From 2016 to at least 2018, an unreclaimed mine in Pike County, Kentucky owned by Justice’s family, caused multiple flooding incidents, racking up hundreds of thousands of dollars worth of damage, destroying homes, and depositing potentially hazardous materials from the mine in people’s yards, according to reporting from the public broadcasting collaborative Ohio Valley Resource.
In 2018, then 81-year-old Betty Short slipped and broke her collarbone outside her home as a result of a Justice mine-induced flood, which she told the Ohio Valley Resource continued to haunt her. “You’re really afraid to lay down and go to sleep at night,” she said in 2018. “It’s like a nightmare. You never know what’s going to happen next.” The mine, which was scheduled to be completely reclaimed by 2015, is still not reclaimed as of November 2021.
Justice first inherited ownership of his coal operations following his father’s death in 1993. In 2009, he sold some of his coal business to the Russian company Mechel for nearly $600 million. Then in 2015, the same year he declared his candidacy for governor as a Democrat, following a massive drop in the price of coal, he bought back his business for just $5 million — less than one percent of the earlier price. Two years later, Justice, infamously, rejoined the Republican party at a Donald Trump rally reportedly to get in good with Trump, who favored the coal industry.
From the very beginning, Dodson says, it has been evident that Justice’s agenda was to “squeeze as much money out of his mines by running roughshod over the regulations, externalizing out costs, and then just walking away.”

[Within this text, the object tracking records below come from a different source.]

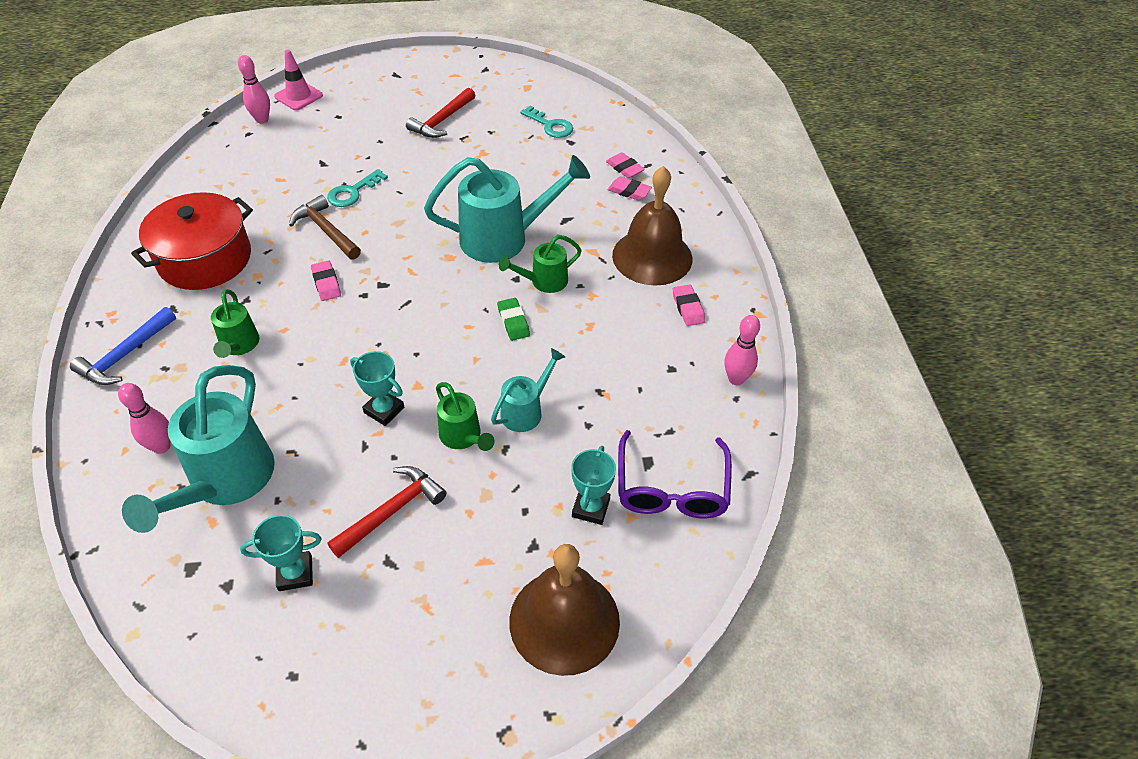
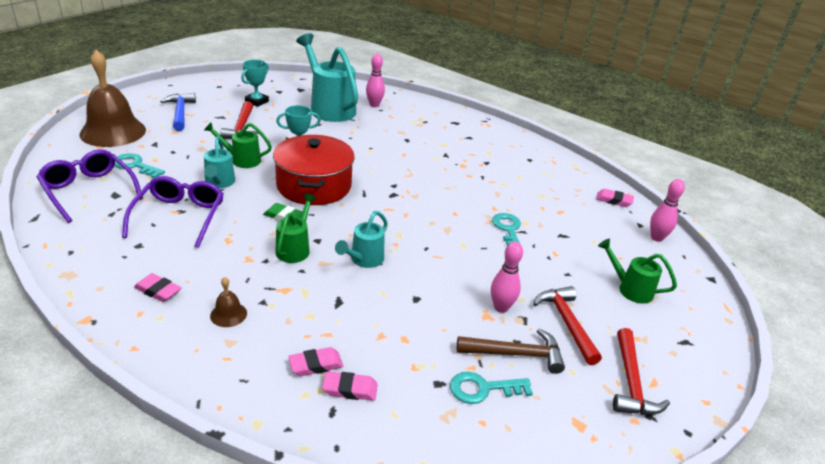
camera: 130 degrees right, 15 degrees down
blue hammer [70,307,176,385] -> blue hammer moved to [160,93,196,131]
red pot [131,192,253,290] -> red pot moved to [273,135,355,205]
green watering can [211,289,260,358] -> green watering can moved to [598,239,677,304]
pink traffic cone [274,50,323,110] -> none
brown hammer [289,195,361,260] -> brown hammer moved to [457,329,565,374]
pink eraser [311,260,341,301] -> pink eraser moved to [596,189,634,207]
turquoise watering can [424,155,590,263] -> turquoise watering can [335,211,388,268], size x0.53
turquoise trophy [571,446,616,525] -> turquoise key [114,153,165,178]
brown bell [612,166,692,286] -> brown bell [210,277,247,327], size x0.41
pink bowling pin [724,315,760,385] -> pink bowling pin moved to [491,242,523,313]
none -> purple glasses [122,176,223,248]
none -> red hammer [613,328,670,415]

It’s a process that is widely utilized across the region. Since coal production started its steady decline in Appalachia, beginning in the 1990s, businesses, like Justice’s, have followed a template to profit off of dying mines before abandoning them, often leaving them unreclaimed for years. Due to historically lax relationships with regulators, coal operators have been allowed to cut losses by short-changing workers’ pensions, ignoring relatively-expensive safety procedures, and delaying costly environmental remediation processes before ultimately declaring bankruptcy and sticking taxpayers with the bill. But the impact is felt most intensely on the “spectacularly sick and retired mine workers and their communities,” Carl Pope, the former Executive Director of the Sierra Club, wrote in 2016.
However, with the right attention to ensuring environmental justice with economic opportunities and jobs, the new influx of federal support might just stop the practice in its tracks. “For years, there has been no accountability,” Dodson said. “It has hurt the communities where I work and it’s hurting people that I care about.”
“Now we can work towards taking over any of these mines where it’s appropriate and hiring people to reclaim them,” he added, “focusing our attention on the environmental impacts of mines and the community impacts of needing reclamation.